You could coat the windings, for sure, but you'd need to vacuum impregnate them to get the varnish to properly penetrate the windings, and you'd still not end up with insulation equivalent to a modern VFD-rated motor 

Basically what happens to older motors is that the high voltage spikes are enough to arc though the insulation, resulting in shorted turns and eventually a burnt out motor - not pleasant if it's a rarity!

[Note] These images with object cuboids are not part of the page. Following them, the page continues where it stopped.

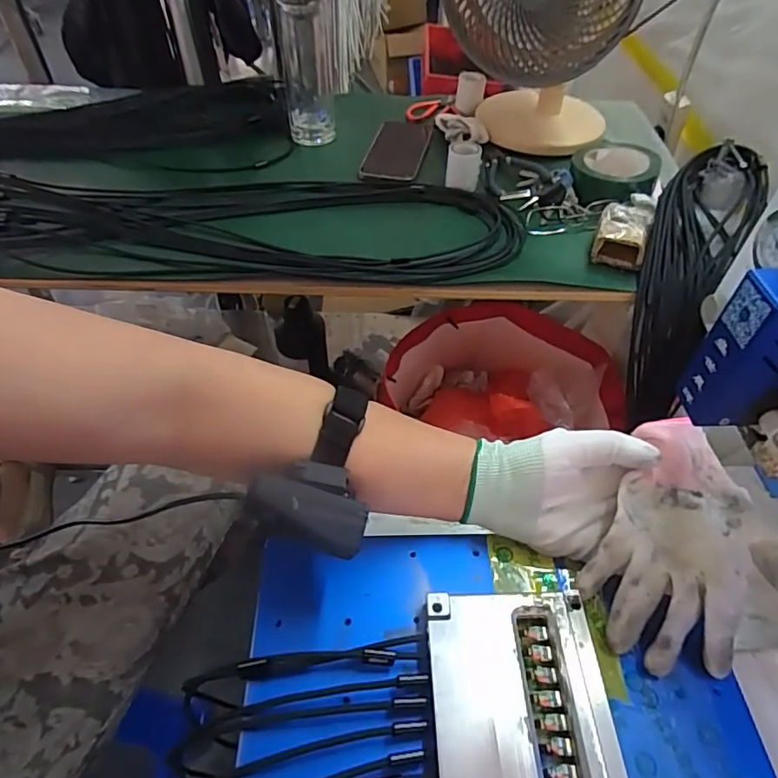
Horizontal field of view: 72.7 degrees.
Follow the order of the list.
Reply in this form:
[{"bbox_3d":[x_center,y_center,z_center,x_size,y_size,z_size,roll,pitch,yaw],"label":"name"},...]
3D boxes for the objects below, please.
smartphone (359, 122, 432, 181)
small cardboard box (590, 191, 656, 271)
[{"bbox_3d":[0.013,-0.342,0.745,0.075,0.010,0.185,9,49,6],"label":"smartphone"},{"bbox_3d":[0.261,-0.182,0.590,0.057,0.037,0.095,18,52,13],"label":"small cardboard box"}]

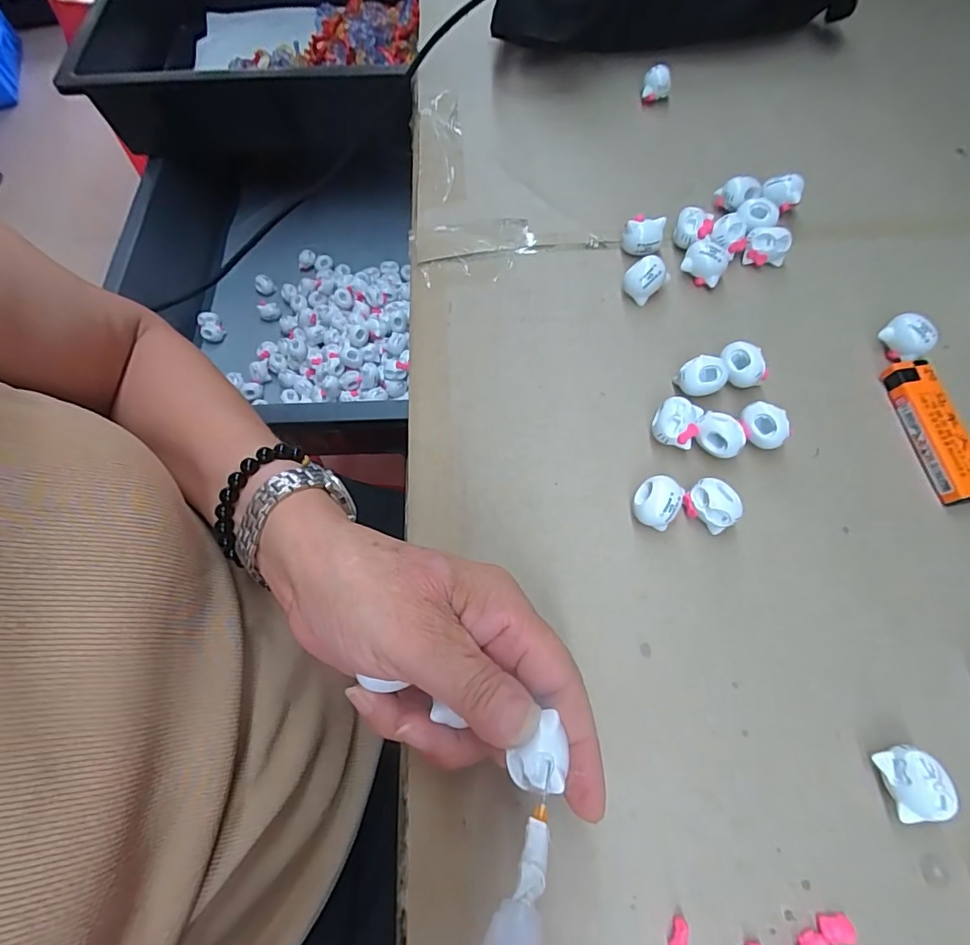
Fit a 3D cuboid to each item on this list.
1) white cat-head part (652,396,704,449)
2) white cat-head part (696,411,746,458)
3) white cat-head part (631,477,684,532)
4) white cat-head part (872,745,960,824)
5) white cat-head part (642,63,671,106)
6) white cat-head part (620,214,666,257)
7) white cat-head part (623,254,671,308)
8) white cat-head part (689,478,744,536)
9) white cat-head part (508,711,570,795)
[{"bbox_3d":[0.103,-0.026,0.270,0.023,0.020,0.023,-1,68,2],"label":"white cat-head part"},{"bbox_3d":[0.125,-0.019,0.264,0.025,0.017,0.018,32,72,14],"label":"white cat-head part"},{"bbox_3d":[0.088,0.015,0.254,0.021,0.021,0.023,-1,68,2],"label":"white cat-head part"},{"bbox_3d":[0.175,0.128,0.204,0.019,0.019,0.026,-10,68,-2],"label":"white cat-head part"},{"bbox_3d":[0.134,-0.301,0.385,0.020,0.021,0.017,15,69,8],"label":"white cat-head part"},{"bbox_3d":[0.101,-0.151,0.319,0.024,0.022,0.018,20,70,10],"label":"white cat-head part"},{"bbox_3d":[0.098,-0.119,0.303,0.022,0.015,0.026,48,118,0],"label":"white cat-head part"},{"bbox_3d":[0.116,0.016,0.252,0.019,0.020,0.025,-37,71,-12],"label":"white cat-head part"},{"bbox_3d":[0.018,0.097,0.172,0.019,0.009,0.024,6,68,5],"label":"white cat-head part"}]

The line filter (of the correct all-inductor type) slows down the rate of voltage change (the leading edge of the waveform) applied to the motor and reduces the chance of insulation breakdown - if you can wrangle a KA filter, fit it!

Dave H.


----------



## Mr.20c (Dec 16, 2011)

Thanks Dave,
  I just got off the phone with my rep from Precision Zone and they are going to credit what i paid for it ($50.00) toward the V1000 drive (which is for the Oliver 88D-and that's going to need one as well...... 

So where would you recommend I go to get one of the KA filters. I talked with Jason from Precision Zone, they don't sell them.....

What really erks me is that he did not know about the filter, so I feel he just threw it at me without knowing what type.....As far as VFD's go- he is incredibly knowledgeable and have been very happy with him. 

any thoughts?


Thank you,

B,


----------



## British Steel (Dec 16, 2011)

Great that they gave you a credit against the (wrong) filter - if they don't stock the right one, I'd suggest shopping round for one, it'll lengthen the lifetime of your older motor (and will be a lot easier, probably cheaper than building a vacuum rig to coat the windings). It doesn't need to be the Tokin one, any VFD *output* filter (AKA line reactor, line inductor pack, line choke pack) rated for 20 A upwards and a 200V supply VFD should do the trick. Being the wrong side of the pond I can't suggest a supplier... You might find a local motor shop can vacuum impregnate the windings, might not be as expensive as the right filter, but the filter's probably a better solution

Dave H.


----------



## Mr.20c (Dec 16, 2011)

Thanks Dave , I'll do some cyber searching....



Thank you,



B,


----------